**** DOCUMENT TEXT

Best price since early August. Brent crude gained 1.2% yesterday to settle at USD 67.67/b, the highest close since early August and the second day of gains. Prices traded to an intraday low of USD 66.74/b before closing up on the day. This morning Brent is ticking slightly higher at USD 67.76/b as the market steadies ahead of Fed Chair Jerome Powell’s Jackson Hole speech later today.

Bjarne Schieldrop, Chief analyst commodities, SEB
Bjarne Schieldrop, Chief analyst commodities, SEB

No Russia/Ukraine peace in sight and India getting heat from US over imports of Russian oil. Yesterday’s price action was driven by renewed geopolitical tension and steady underlying demand. Stalled ceasefire talks between Russia and Ukraine helped maintain a modest risk premium, while the spotlight turned to India’s continued imports of Russian crude. Trump sharply criticized New Delhi’s purchases, threatening higher tariffs and possible sanctions. His administration has already announced tariff hikes on Indian goods from 25% to 50% later this month. India has pushed back, defending its right to diversify crude sourcing and highlighting that it also buys oil from the U.S. Moscow meanwhile reaffirmed its commitment to supply India, deepening the impression that global energy flows are becoming increasingly politicized.

Holding steady this morning awaiting Powell’s address at Jackson Hall. This morning the main market focus is Powell’s address at Jackson Hole. It is set to be the key event for markets today, with traders parsing every word for signals on the Fed’s policy path. A September rate cut is still the base case but the odds have slipped from almost certainty earlier this month to around three-quarters. Sticky inflation data have tempered expectations, raising the stakes for Powell to strike the right balance between growth concerns and inflation risks. His tone will shape global risk sentiment into the weekend and will be closely watched for implications on the oil demand outlook.

For now, oil is holding steady with geopolitical frictions lending support and macro uncertainty keeping gains in check.

Oil market is starting to think and worry about next OPEC+ meeting on 7 September. While still a good two weeks to go, the next OPEC+ meeting on 7 September will be crucial for the oil market. After approving hefty production hikes in August and September, the question is now whether the group will also unwind the remaining 1.65 million bpd of voluntary cuts. Thereby completing the full phase-out of voluntary reductions well ahead of schedule. The decision will test OPEC+’s balancing act between volume-driven influence and price stability. The gathering on 7 September may give the clearest signal yet of whether the group will pause, pivot, or press ahead.

********
**** DATA ENTRIES

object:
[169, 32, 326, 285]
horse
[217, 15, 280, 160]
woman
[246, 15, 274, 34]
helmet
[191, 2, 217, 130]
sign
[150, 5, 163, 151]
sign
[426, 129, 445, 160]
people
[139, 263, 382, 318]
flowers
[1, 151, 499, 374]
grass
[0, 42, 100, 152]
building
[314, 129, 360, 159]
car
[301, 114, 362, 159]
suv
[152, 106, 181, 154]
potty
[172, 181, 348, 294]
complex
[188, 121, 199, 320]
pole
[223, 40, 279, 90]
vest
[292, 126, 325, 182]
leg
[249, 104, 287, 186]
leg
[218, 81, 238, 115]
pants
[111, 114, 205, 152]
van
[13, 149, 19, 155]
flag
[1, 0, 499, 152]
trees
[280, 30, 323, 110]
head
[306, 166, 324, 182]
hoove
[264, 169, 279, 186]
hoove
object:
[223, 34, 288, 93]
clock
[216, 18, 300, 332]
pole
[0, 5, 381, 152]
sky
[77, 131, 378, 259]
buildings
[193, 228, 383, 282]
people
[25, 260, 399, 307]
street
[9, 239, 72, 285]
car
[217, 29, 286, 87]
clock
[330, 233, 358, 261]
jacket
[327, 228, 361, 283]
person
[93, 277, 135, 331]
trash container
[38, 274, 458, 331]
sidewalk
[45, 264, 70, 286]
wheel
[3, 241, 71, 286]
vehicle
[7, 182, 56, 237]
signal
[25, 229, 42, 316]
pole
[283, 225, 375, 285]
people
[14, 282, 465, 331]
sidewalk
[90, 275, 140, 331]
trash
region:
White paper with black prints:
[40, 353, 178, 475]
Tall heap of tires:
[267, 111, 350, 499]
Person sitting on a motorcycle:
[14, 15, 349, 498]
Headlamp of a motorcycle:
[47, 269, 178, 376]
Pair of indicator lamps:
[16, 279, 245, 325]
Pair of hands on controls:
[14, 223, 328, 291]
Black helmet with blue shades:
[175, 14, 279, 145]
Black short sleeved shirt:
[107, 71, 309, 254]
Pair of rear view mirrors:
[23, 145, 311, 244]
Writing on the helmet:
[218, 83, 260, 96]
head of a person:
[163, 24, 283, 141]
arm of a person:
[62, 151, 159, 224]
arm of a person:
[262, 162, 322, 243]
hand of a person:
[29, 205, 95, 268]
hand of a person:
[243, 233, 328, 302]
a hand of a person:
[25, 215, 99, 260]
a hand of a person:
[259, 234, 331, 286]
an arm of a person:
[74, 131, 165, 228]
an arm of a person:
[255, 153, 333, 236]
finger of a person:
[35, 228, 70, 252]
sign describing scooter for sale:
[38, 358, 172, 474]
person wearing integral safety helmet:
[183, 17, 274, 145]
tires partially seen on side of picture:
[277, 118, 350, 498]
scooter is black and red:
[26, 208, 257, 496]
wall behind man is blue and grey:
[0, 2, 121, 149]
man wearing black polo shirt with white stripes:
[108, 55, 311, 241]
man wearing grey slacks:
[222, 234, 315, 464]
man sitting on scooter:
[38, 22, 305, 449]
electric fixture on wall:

********

- **THE REQUEST**
Reproduce the passage in the oil market commentary above from "No Russia/Ukraine peace" to "becoming increasingly politicized.", word for word.

- **RESULT OF THE TASK**
No Russia/Ukraine peace in sight and India getting heat from US over imports of Russian oil. Yesterday’s price action was driven by renewed geopolitical tension and steady underlying demand. Stalled ceasefire talks between Russia and Ukraine helped maintain a modest risk premium, while the spotlight turned to India’s continued imports of Russian crude. Trump sharply criticized New Delhi’s purchases, threatening higher tariffs and possible sanctions. His administration has already announced tariff hikes on Indian goods from 25% to 50% later this month. India has pushed back, defending its right to diversify crude sourcing and highlighting that it also buys oil from the U.S. Moscow meanwhile reaffirmed its commitment to supply India, deepening the impression that global energy flows are becoming increasingly politicized.